Cachez cet intello que je ne saurais voir
Voici la une du magazine français L’Express de cette semaine. « Les intellos people. Ils sont beaux. Ils sont sur tous les plateaux. Et ils ont lu Kant. »
On y voit trois intellectuels français proéminents : Raphaël Enthoven, Natacha Polony et Raphaël Glucksman, qui sont en effet omniprésents dans les émissions de télévision de nos cousins outre-Atlantique.
Charles Grandmont, rédacteur en chef de L’Actualité, écrivait il y a quelques jours sur Facebook : « Ah ! nos cousins français... Amusons-nous un instant à imaginer une version québécoise ;) ».
Sauf que, cher Charles, ça ne sert à rien d’« imaginer une version québécoise » de cette une de magazine.
Ceux qui sont « sur tous les plateaux » au Québec, ce sont les humoristes. Ou alors des vedettes qui parlent de leur vie de vedette.
Ceux qui « ont lu Kant » ne sont jamais invités.
NIVELER PAR LE BAS
Au Québec, ceux qui sont capables de citer les grands philosophes sont boudés à Radio-Canada s’ils ne penchent pas du bon bord (voir le traitement réservé à mon collègue Mathieu BockCôté). Et dès qu’un invité ose utiliser des mots de plus de trois syllabes, il est ridiculisé.
De toute façon, imaginez un intello québécois invité à notre télévision d’État, par exemple, aux Échangistes : il se ferait poser des questions sur son gazon, ses chaussettes ou ses premiers amours.
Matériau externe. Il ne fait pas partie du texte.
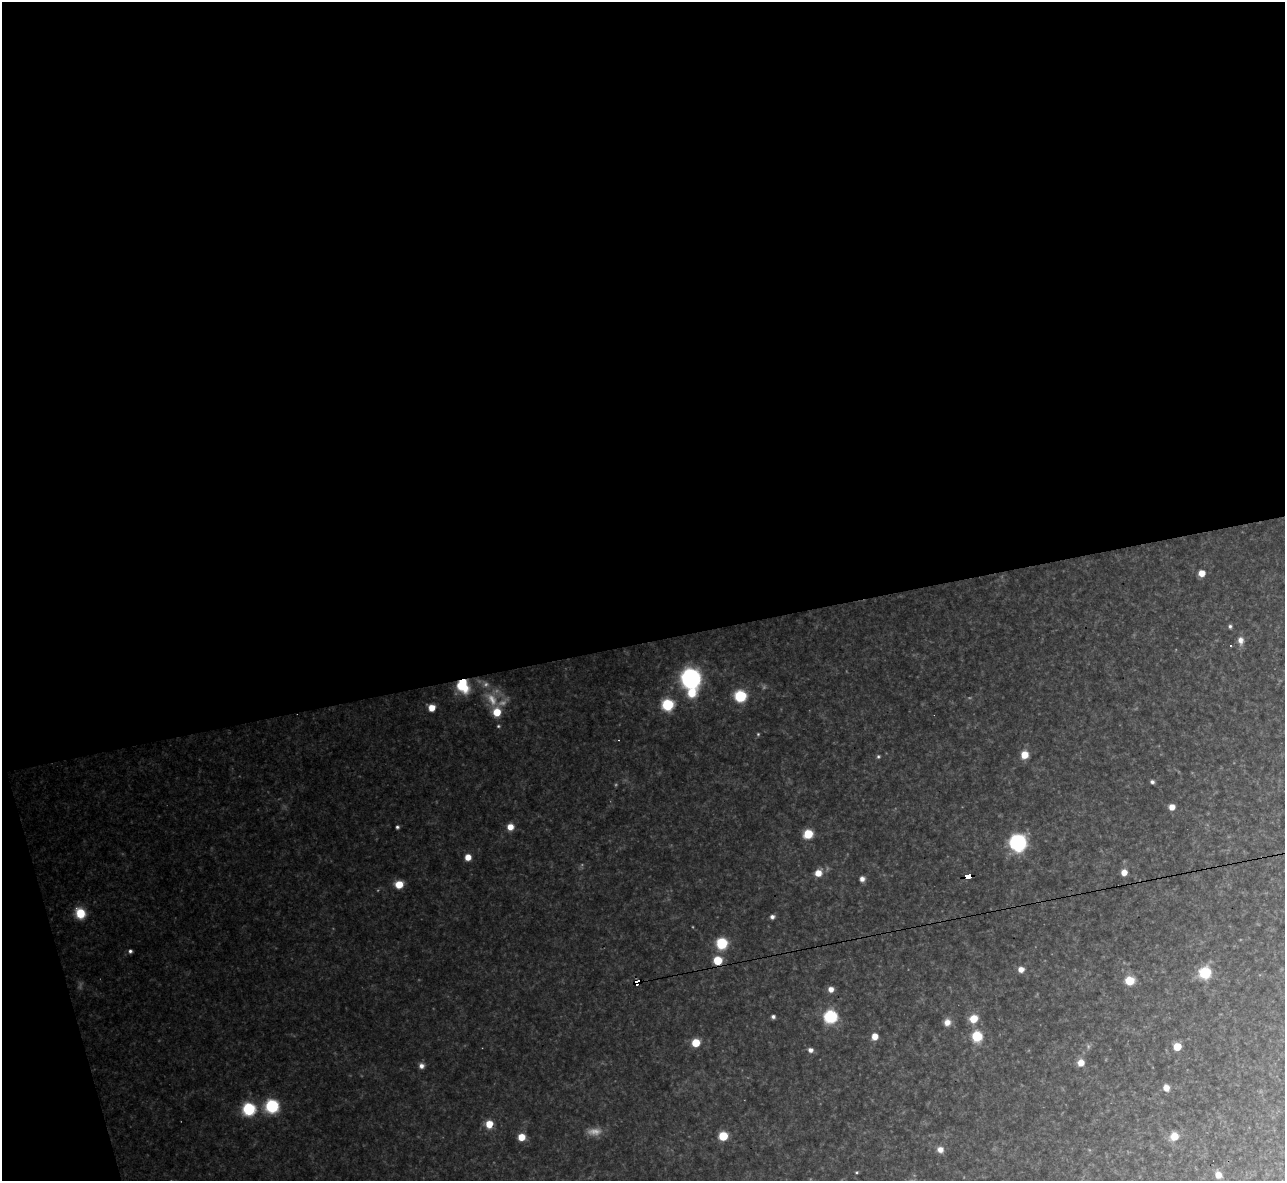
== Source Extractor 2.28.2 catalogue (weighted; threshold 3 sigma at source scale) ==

Du côté d’ICI ARTV, j’avais de grands espoirs qu’une émission comme Pour emporter, avec France Beaudoin, qui commence aujourd’hui, serait l’occasion de rencontrer des personnages costauds, avec une réflexion en profondeur. Après tout, une entrevue d’une heure, c’est un luxe rare à la télé aujourd’hui.
Or, elle y recevra des invités qu’on voit déjà partout (comme Guy A. Lepage) ou dont on peine à comprendre la pertinence (comme le chroniqueur Louis T.).
DÉCEVANT
J’ai visionné les quatre premiers épisodes de cette nouvelle émission, et franchement, c’est décevant. Beaudoin est une excellente intervieweuse, attentive, à l’écoute. Mais on cherche le fil conducteur dans ces entrevues très axées sur les confidences.
Le thème est censé être les mots qui ont marqué les invités, mais les références aux livres se font en passant, sans qu’on approfondisse les oeuvres. Comme si on avait peur (ô scandale) de parler de littérature. On effleure le sujet pour vite aller vers les confidences sur la vie intime de l’invité.
On apprend, par exemple, que Serge Denoncourt n’aime pas se réveiller avec un amant qui « pue de la gueule », ou que, lorsque Patrick Lagacé se fait traiter de « pas bon », ça lui permet de garder les pieds sur terre et de ne pas devenir trop « narcissique » (sic).
Il faut attendre l’entrevue avec Frédéric Lenoir (qui a lu Kant, lui) pour avoir un peu de profondeur.
Pourquoi a-t-on si peur des grands esprits au Québec? Pourquoi n’y a-t-il pas plus de grands plateaux avec des historiens, des philosophes, des scientifiques, des chercheurs, des essayistes? On a fait la révolution (tranquille) pour se doter d’une élite intellectuelle « canadienne-française ».
Mais aujourd’hui, on la méprise… ou on la cache.
Au Québec, ceux qui sont capables de citer les grands philosophes sont boudés à Radio-Canada s’ils ne penchent pas du bon bord.